*Data items*.

-------------------------

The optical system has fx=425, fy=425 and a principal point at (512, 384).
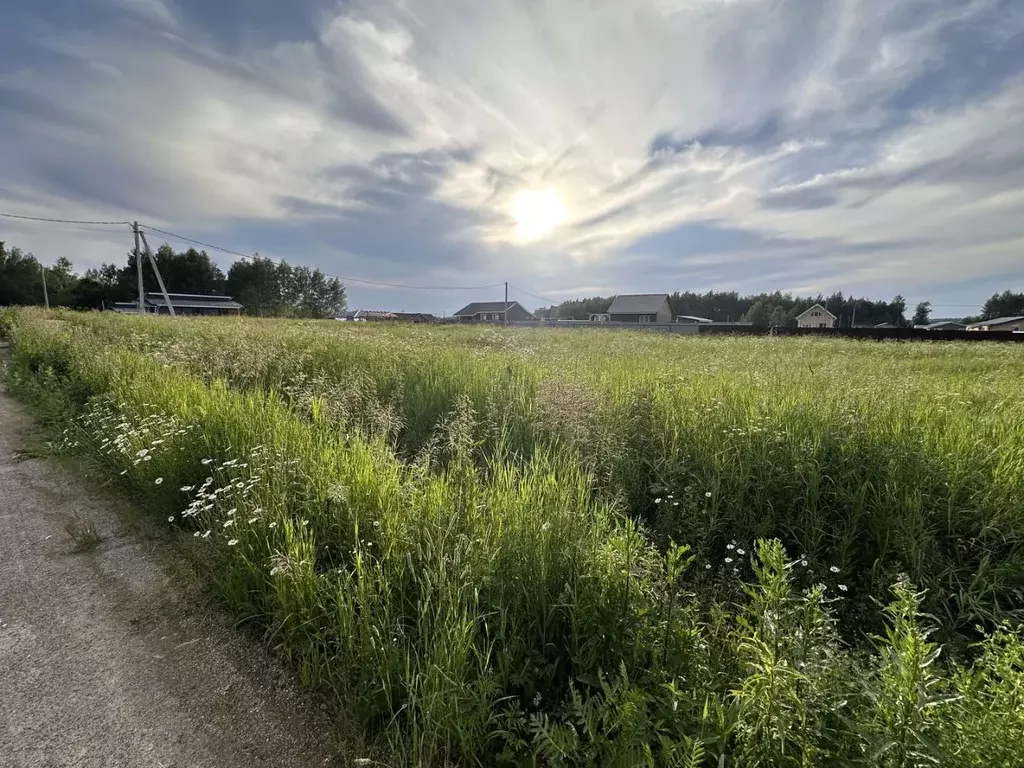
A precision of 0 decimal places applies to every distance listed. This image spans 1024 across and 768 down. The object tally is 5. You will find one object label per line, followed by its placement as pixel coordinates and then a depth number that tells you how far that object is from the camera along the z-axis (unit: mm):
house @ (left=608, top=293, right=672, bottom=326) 68062
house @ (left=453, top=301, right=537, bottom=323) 87750
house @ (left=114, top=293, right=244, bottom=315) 60250
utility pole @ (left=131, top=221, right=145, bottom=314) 33419
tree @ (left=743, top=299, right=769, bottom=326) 85312
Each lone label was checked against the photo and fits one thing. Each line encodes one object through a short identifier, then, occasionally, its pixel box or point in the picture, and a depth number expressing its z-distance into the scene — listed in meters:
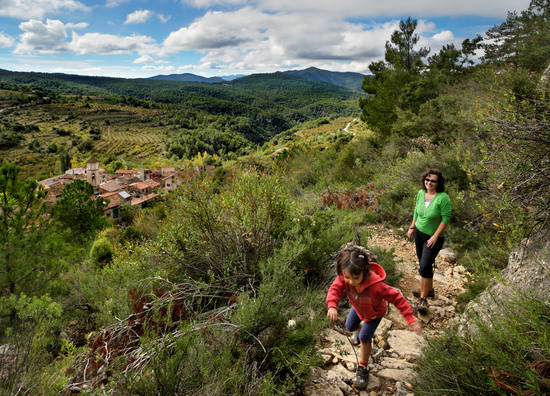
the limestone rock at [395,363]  2.36
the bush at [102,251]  11.76
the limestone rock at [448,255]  4.36
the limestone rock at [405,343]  2.53
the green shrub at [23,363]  1.56
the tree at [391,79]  14.52
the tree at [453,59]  20.02
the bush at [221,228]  3.28
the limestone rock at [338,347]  2.48
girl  2.07
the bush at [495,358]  1.32
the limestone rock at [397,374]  2.20
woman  3.04
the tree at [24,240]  5.14
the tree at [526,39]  12.56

-------------------------

*Aim of the task*.
Read through the entries above, and wherever a line holds the string "bottom", copy it.

*Your response*.
house @ (left=608, top=293, right=672, bottom=326) 68062
house @ (left=453, top=301, right=537, bottom=323) 87750
house @ (left=114, top=293, right=244, bottom=315) 60250
utility pole @ (left=131, top=221, right=145, bottom=314) 33419
tree @ (left=743, top=299, right=769, bottom=326) 85312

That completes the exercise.